Terminal performance reliability is paramount in a dangerous-game bullet. Because dangerous game is typically shot at close distances, accuracy is usually a footnote—and a relatively insignificant one at that.

However, being a handloading nut, I worked up a DGX Bonded load for my favorite .375 H&H rifle, a superb custom Model 70 built for me by Lex Webernick of Rifles Inc. With favorite bullets, it clusters groups well under 1 MOA. It doesn’t particularly love the DGX Bonded, averaging just under 2.5 inches at 100 yards, but that’s plenty adequate for dangerous game shot at the very outside out to 200 yards.

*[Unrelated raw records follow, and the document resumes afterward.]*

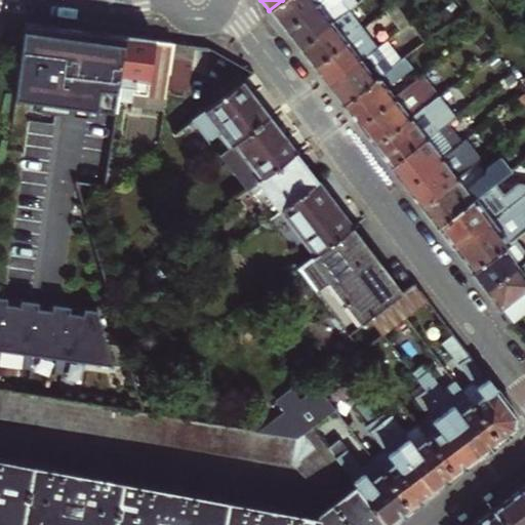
[(282,0),(269,10),(277,21),(283,30),(322,0),(282,0)]
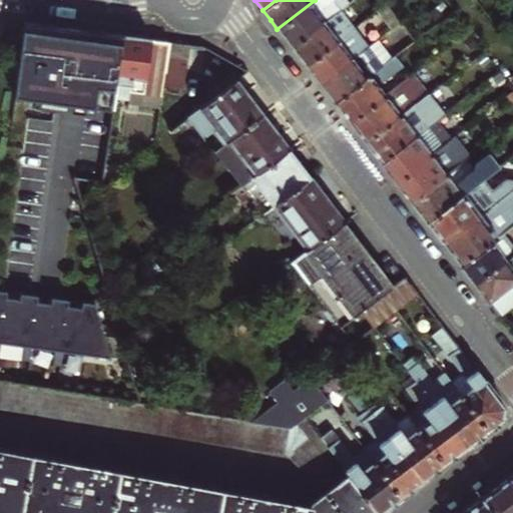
[(285,39),(292,47),(340,11),(331,0),(315,0),(277,29),(285,39)]
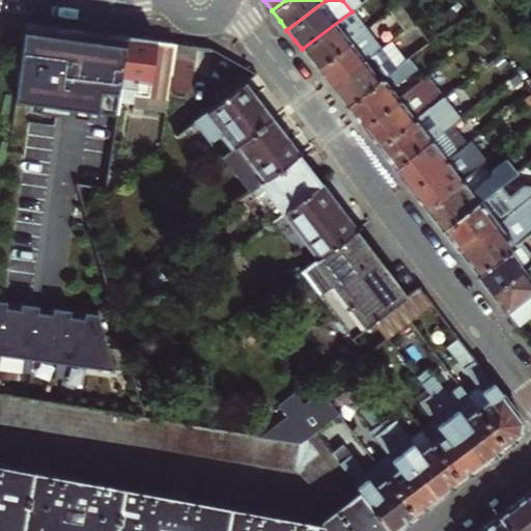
[(356,0),(342,0),(352,11),(360,5),(356,0)]
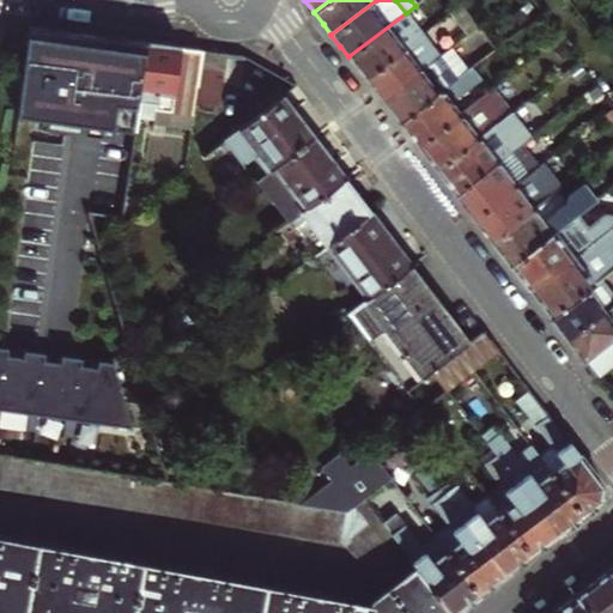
[(460,6),(450,13),(466,35),(477,28),(460,6)]
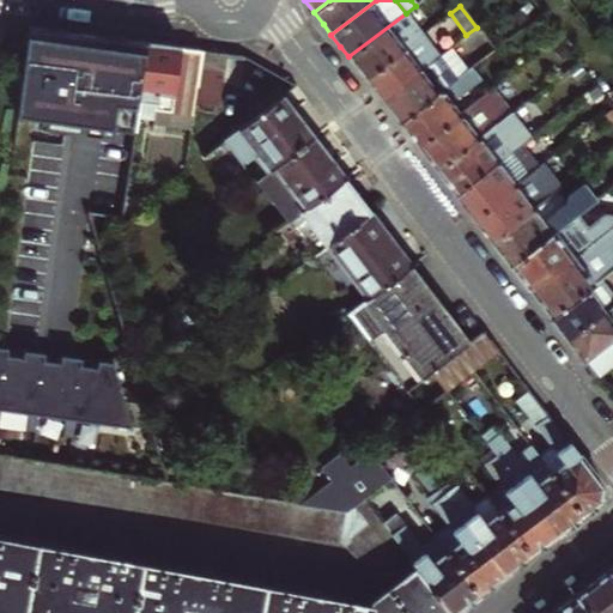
[(358,70),(365,78),(422,35),(406,13),(349,56),(358,70)]
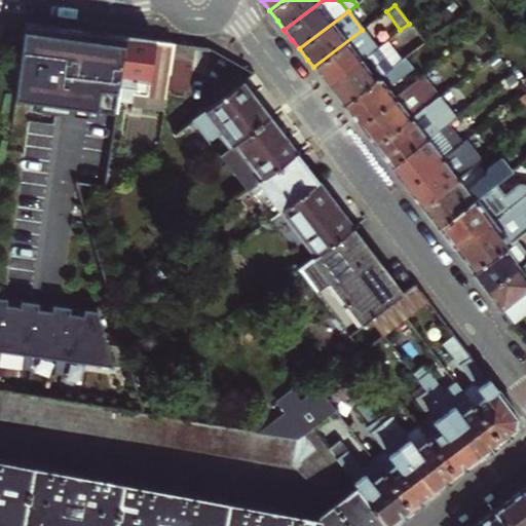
[(51,26),(25,23),(14,98),(115,112),(117,102),(126,37),(51,26)]
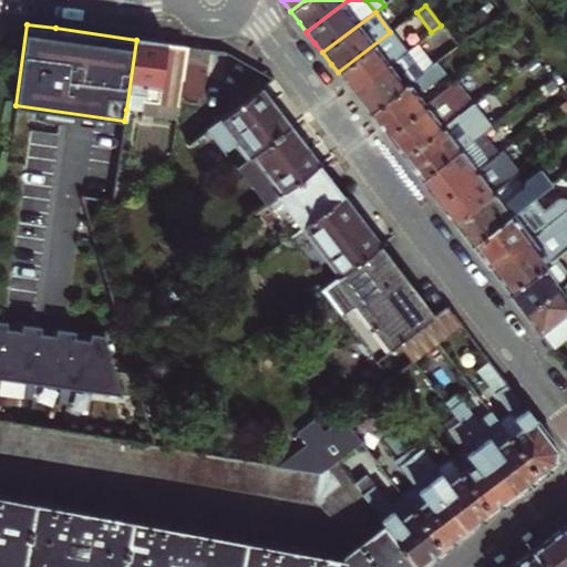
[(346,83),(353,92),(405,52),(390,32),(338,72),(346,83)]
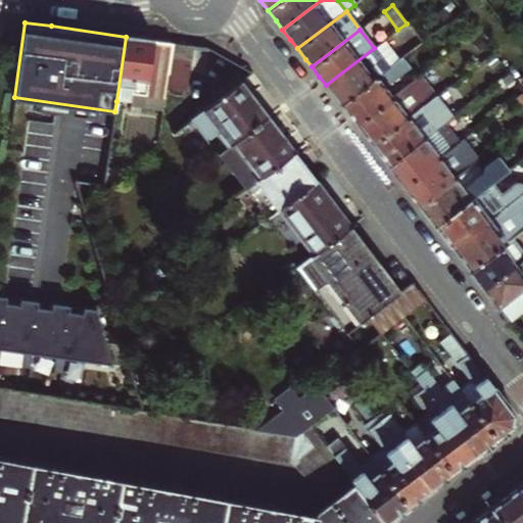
[(144,39),(126,37),(116,101),(129,103),(127,112),(139,114),(140,108),(160,111),(164,86),(171,42),(144,39)]
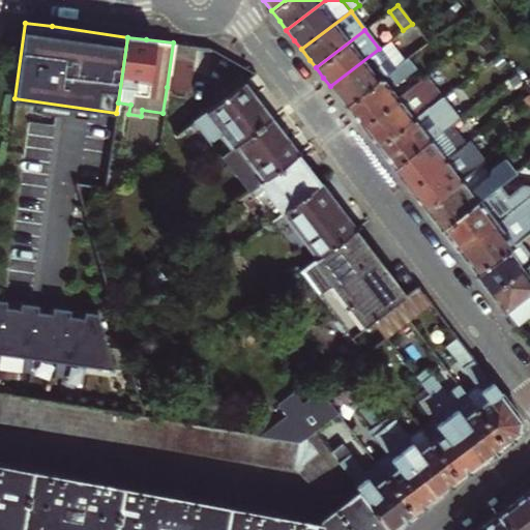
[(492,48),(486,39),(478,45),(484,53),(492,48)]
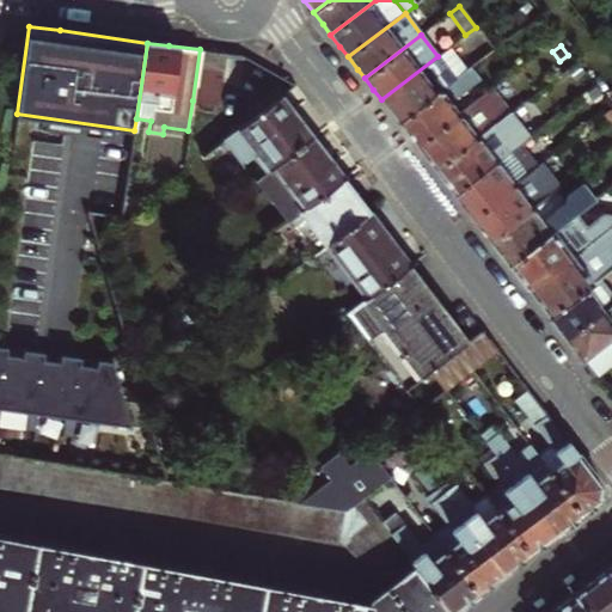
[(212,51),(200,49),(193,101),(215,103),(222,53),(212,51)]
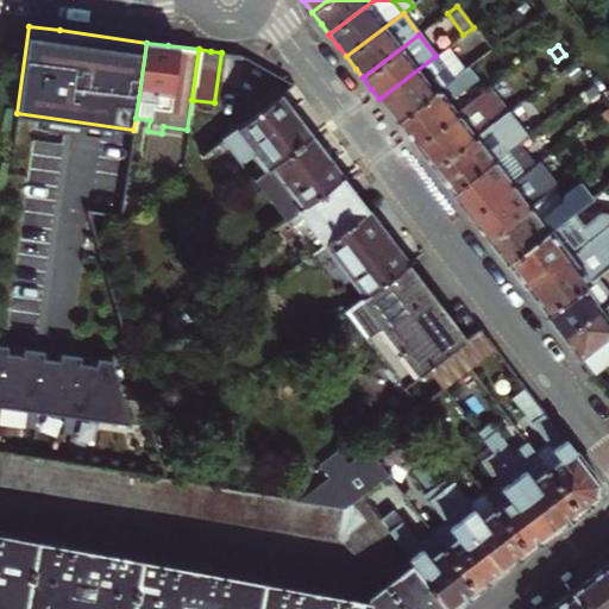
[(435,56),(380,99),(388,111),(397,123),(464,70),(456,60),(445,68),(435,56)]
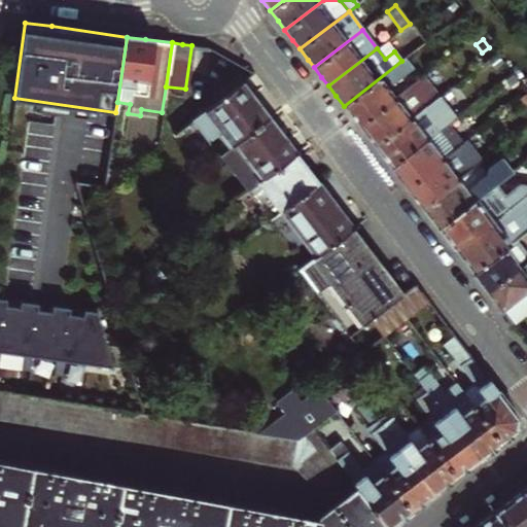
[(401,61),(344,106),(351,116),(359,126),(394,98),(387,89),(414,70),(406,58),(401,61)]
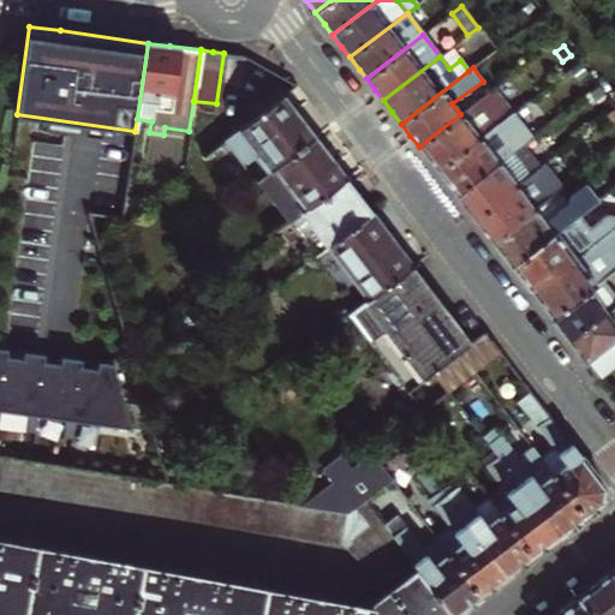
[(460,114),(419,147),(429,160),(437,171),(512,114),(512,113),(495,89),(460,114)]
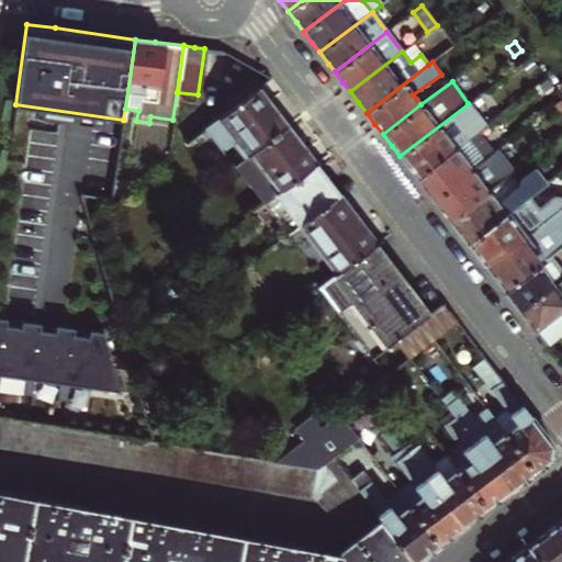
[(257,88),(206,127),(223,149),(233,142),(245,156),(285,125),(270,104),(257,88)]
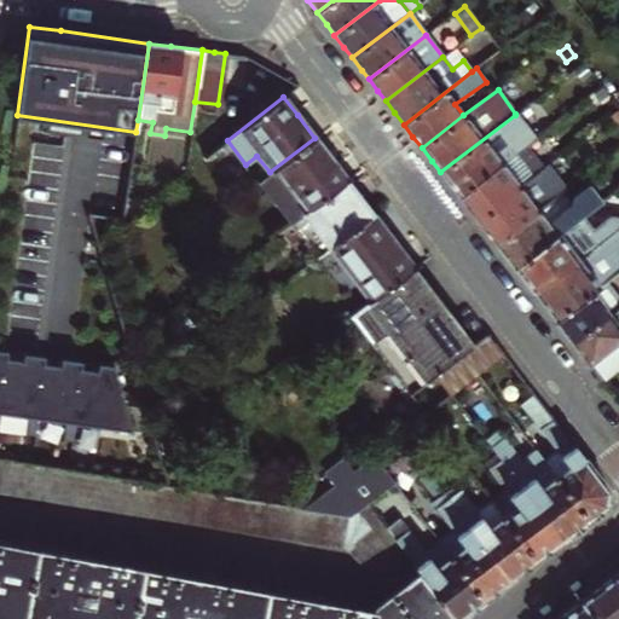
[(515,115),(440,172),(449,183),(458,196),(525,145),(533,138),(515,115)]
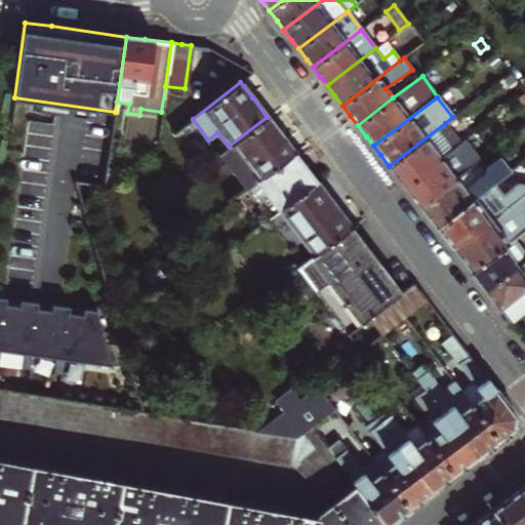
[(217,155),(245,191),(294,152),(279,133),(267,117),(229,146),(217,155)]
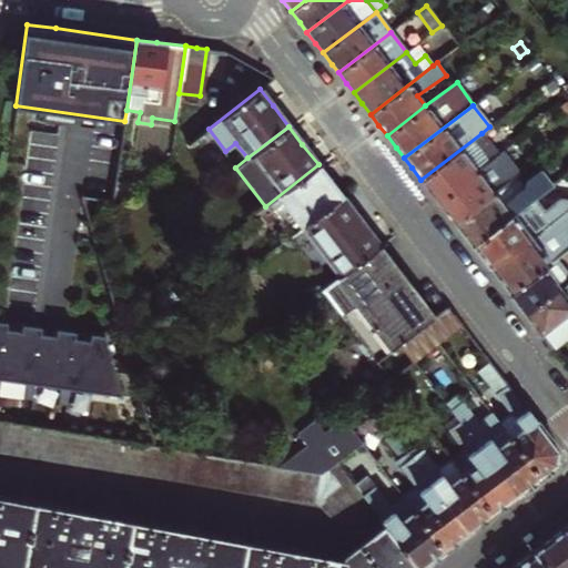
[(482,133),(421,180),(429,191),(438,202),(499,154),(482,133)]
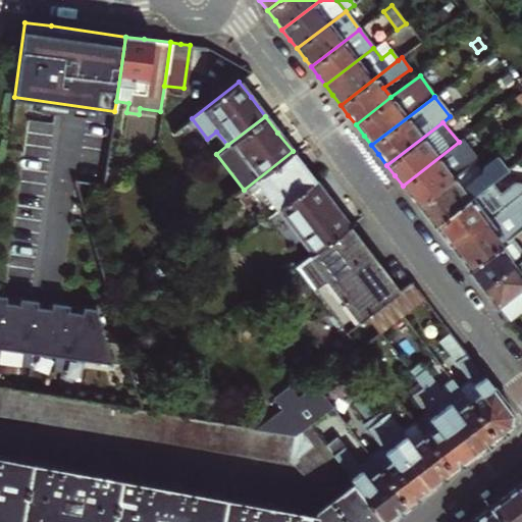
[(459,142),(403,186),(410,195),(418,206),(474,162),(476,161),(461,140),(459,142)]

Last fall, using early production bullets, I hunted a remote drainage in Alaska’s interior. My objective was moose, but I also had a caribou tag. When Tok Air Service pilot Zack Knaeble dropped us off, he informed me that most of the caribou had already moved out of the area, so I shouldn’t be picky if I wanted a bull. The area was heavy with grizzly, so I prowled the muskeg swamps and boreal woods with the DGX Bonded load in my rifle.

Still in scouting mode the first morning, I was brought to an abrupt halt by the clicking of caribou hocks! Melting into the shadow of a stunted pine, I watched as a bachelor herd flickered through the thicket some 80 yards distant. Picking a bull with palmation up top and massive bottoms, I fired offhand.

The bull was down before I even came out of recoil. He was heavy-bodied and beautiful. Informal forensics showed that the 300-grain DGX Bonded had taken him squarely through the shoulders, slightly high of center. It punched through both scapulae, devastated the vitals, took out a sizeable section of spine where it dips low between the shoulders, and left an exit hole the diameter of a 25-cent piece.

Several days later, I took a giant moose at 205 yards with a single Hornady 250-grain GMX bullet. Wanting to test the DGX Bonded on a big-bodied, heavy-boned animal, I put one through the moose carcass at close range, angling it from mid ribs forward through the vitals. Penetration was excellent, and it blew through that 1,500-pound bull just like it had the caribou.

I’m planning to use the DGX Bonded on my first-ever Cape buffalo hunt this year. Its performance is impressive and consistent, and I’m convinced that when the chips are down and you hunt game that can kill you, there’s no better choice than Hornady’s DGX Bonded.